Please transcribe exactly the lines from the line holding "ricette sono disponibili" through the end of the data below, and skip any pictures.

== Data for processing

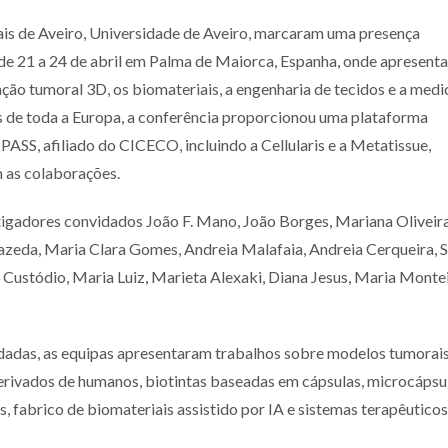
ais de Aveiro, Universidade de Aveiro, marcaram uma presença
de 21 a 24 de abril em Palma de Maiorca, Espanha, onde apresent
ão tumoral 3D, os biomateriais, a engenharia de tecidos e a medi
as de toda a Europa, a conferência proporcionou uma plataforma
SS, afiliado do CICECO, incluindo a Cellularis e a Metatissue,
m as colaborações.
tigadores convidados João F. Mano, João Borges, Mariana Oliveira
azeda, Maria Clara Gomes, Andreia Malafaia, Andreia Cerqueira, 
a Custódio, Maria Luiz, Marieta Alexaki, Diana Jesus, Maria Montei
idadas, as equipas apresentaram trabalhos sobre modelos tumorai
derivados de humanos, biotintas baseadas em cápsulas, microcápsu
os, fabrico de biomateriais assistido por IA e sistemas terapêuticos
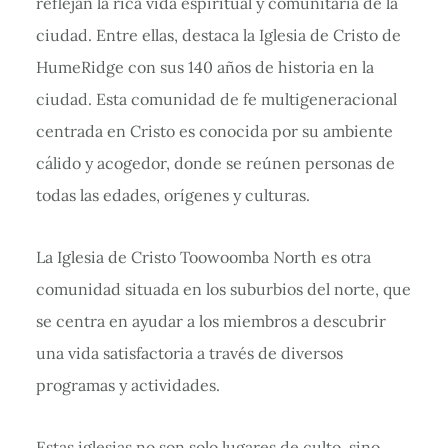
reflejan la rica vida espiritual y comunitaria de la
ciudad. Entre ellas, destaca la Iglesia de Cristo de
HumeRidge con sus 140 años de historia en la
ciudad. Esta comunidad de fe multigeneracional
centrada en Cristo es conocida por su ambiente
cálido y acogedor, donde se reúnen personas de
todas las edades, orígenes y culturas.
La Iglesia de Cristo Toowoomba North es otra
comunidad situada en los suburbios del norte, que
se centra en ayudar a los miembros a descubrir
una vida satisfactoria a través de diversos
programas y actividades.
Estas iglesias no son solo lugares de culto, sino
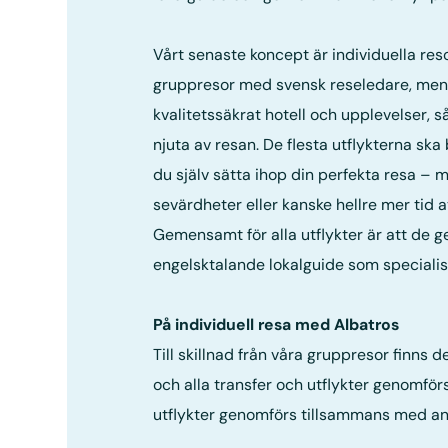
Vårt senaste koncept är individuella re
gruppresor med svensk reseledare, men 
kvalitetssäkrat hotell och upplevelser, så
njuta av resan. De flesta utflykterna sk
du själv sätta ihop din perfekta resa –
sevärdheter eller kanske hellre mer tid a
Gemensamt för alla utflykter är att de
engelsktalande lokalguide som specialis
På individuell resa med Albatros
Till skillnad från våra gruppresor finns
och alla transfer och utflykter genomförs
utflykter genomförs tillsammans med andr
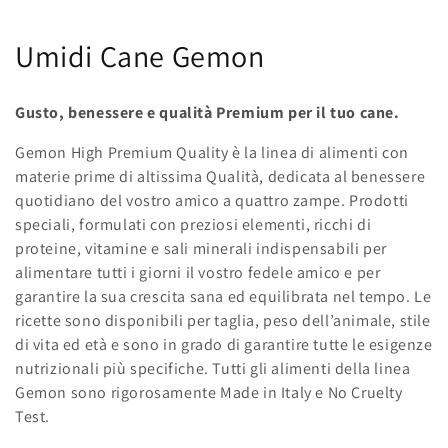
C
Umidi Cane Gemon
o
Gusto, benessere e qualità Premium per il tuo cane.
l
Gemon High Premium Quality è la linea di alimenti con
l
materie prime di altissima Qualità, dedicata al benessere
quotidiano del vostro amico a quattro zampe. Prodotti
e
speciali, formulati con preziosi elementi, ricchi di
z
proteine, vitamine e sali minerali indispensabili per
alimentare tutti i giorni il vostro fedele amico e per
i
garantire la sua crescita sana ed equilibrata nel tempo. Le
o
ricette sono disponibili per taglia, peso dell’animale, stile
di vita ed età e sono in grado di garantire tutte le esigenze
n
nutrizionali più specifiche. Tutti gli alimenti della linea
Gemon sono rigorosamente Made in Italy e No Cruelty
e
Test.
:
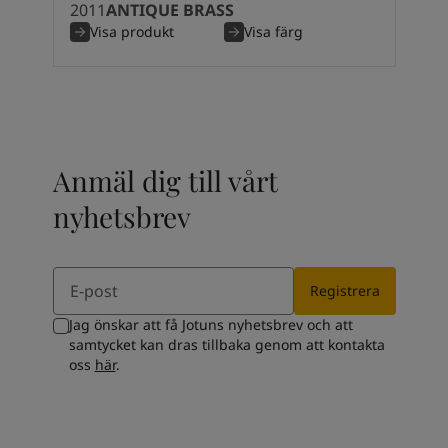
2011
ANTIQUE BRASS
South Africa
-
English
Visa produkt
Visa färg
Sri Lanka
-
English
Sudan
-
Arabic
Syria
-
Arabic
Tanzania
-
English
Tunisia
-
English
Zambia
-
English
Anmäl dig till vårt
Zimbabwe
-
English
UAE
-
Arabic
nyhetsbrev
UAE
-
English
Email
Registrera
Jag önskar att få Jotuns nyhetsbrev och att
samtycket kan dras tillbaka genom att kontakta
oss
här
.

====

**Solution to the problem**
ricette sono disponibili per taglia, peso dell’animale, stile
di vita ed età e sono in grado di garantire tutte le esigenze
n
nutrizionali più specifiche. Tutti gli alimenti della linea
Gemon sono rigorosamente Made in Italy e No Cruelty
e
Test.
:
2011
ANTIQUE BRASS
South Africa
-
English
Visa produkt
Visa färg
Sri Lanka
-
English
Sudan
-
Arabic
Syria
-
Arabic
Tanzania
-
English
Tunisia
-
English
Zambia
-
English
Anmäl dig till vårt
Zimbabwe
-
English
UAE
-
Arabic
nyhetsbrev
UAE
-
English
Email
Registrera
Jag önskar att få Jotuns nyhetsbrev och att
samtycket kan dras tillbaka genom att kontakta
oss
här
.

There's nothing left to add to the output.